Attraverso la campagna di riorganizzazione e digitalizzazione del materiale fotografico sono emersi anche aspetti meno noti dell’attività lavorativa di Fiorella Mancini. Sono numerose le fotografie da lei realizzate in quanto fotoreporter, oppure le immagini che ritraggono i suoi negozi di Porto Rotondo e Cortina, così come quelli veneziani, prima Fiorella Shop in Calle della Verona e poi, dal 1986 Fiorella Gallery in Campo Santo Stefano. Proprio riguardo a quest’ultimo, un’intera sezione del fondo è stata dedicata alle fotografie che lo ritraggono nel corso degli anni, in modo da documentarne l’evoluzione per quanto riguarda l’allestimento. È sempre presso Fiorella Gallery che vengono ritratti personaggi che nel corso degli anni frequentarono o fecero visita al negozio, tra cui Gaetano Pesce, Philip Stark, Marta Marzotto e Margarethe Von Trotta. Infine, le immagini raccontano aspetti della progettualità di Fiorella Mancini: diverse serie fotografiche mostrano shooting realizzati probabilmente da Mancini stessa per documentare i suoi abiti. Tra i primi, riconoscibili poiché ritraggono le sue prime creazioni, ce n’è uno in particolare che ritrae una modella sullo sfondo di Punta della Dogana, con la patina rosacea delle foto dell’epoca.

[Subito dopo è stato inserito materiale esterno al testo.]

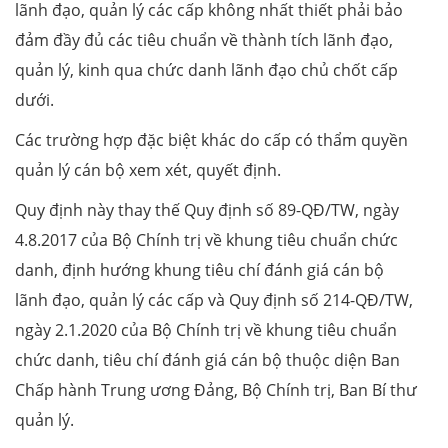
lãnh đạo, quản lý các cấp không nhất thiết phải bảo
đảm đầy đủ các tiêu chuẩn về thành tích lãnh đạo,
quản lý, kinh qua chức danh lãnh đạo chủ chốt cấp
dưới.
Các trường hợp đặc biệt khác do cấp có thẩm quyền
quản lý cán bộ xem xét, quyết định.
Quy định này thay thế Quy định số 89-QĐ/TW, ngày
4.8.2017 của Bộ Chính trị về khung tiêu chuẩn chức
danh, định hướng khung tiêu chí đánh giá cán bộ
lãnh đạo, quản lý các cấp và Quy định số 214-QĐ/TW,
ngày 2.1.2020 của Bộ Chính trị về khung tiêu chuẩn
chức danh, tiêu chí đánh giá cán bộ thuộc diện Ban
Chấp hành Trung ương Đảng, Bộ Chính trị, Ban Bí thư
quản lý.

Molti aspetti dell’attività di Fiorella Mancini rimangono ancora da indagare: il suo lavoro come designer, la sua attività di regista e fotoreporter, così come le sue connessioni con la scena politica del Partito Socialista degli anni Ottanta e Novanta. Il lavoro sopra descritto sull’archivio Fiorella Mancini intende, nella sua progettualità, iniziare a raccontare – attraverso il materiale fotografico, la rassegna stampa e gli ephemera – il mondo ancora ampiamente inesplorato di Fiorella Mancini. Questa ricerca si propone come un punto di partenza dal quale proseguire, e da cui speriamo possano derivare ulteriori interventi per continuare la valorizzazione dell’archivio della Fiorella Mancini Foundation in quanto memoria storica della vita e del lavoro della progettista veneziana.

La digitalizzazione delle immagini ha preso forma nel catalogo, a oggi ancora non pubblicato Fiorella Mancini: Happenings 1982 – 2005.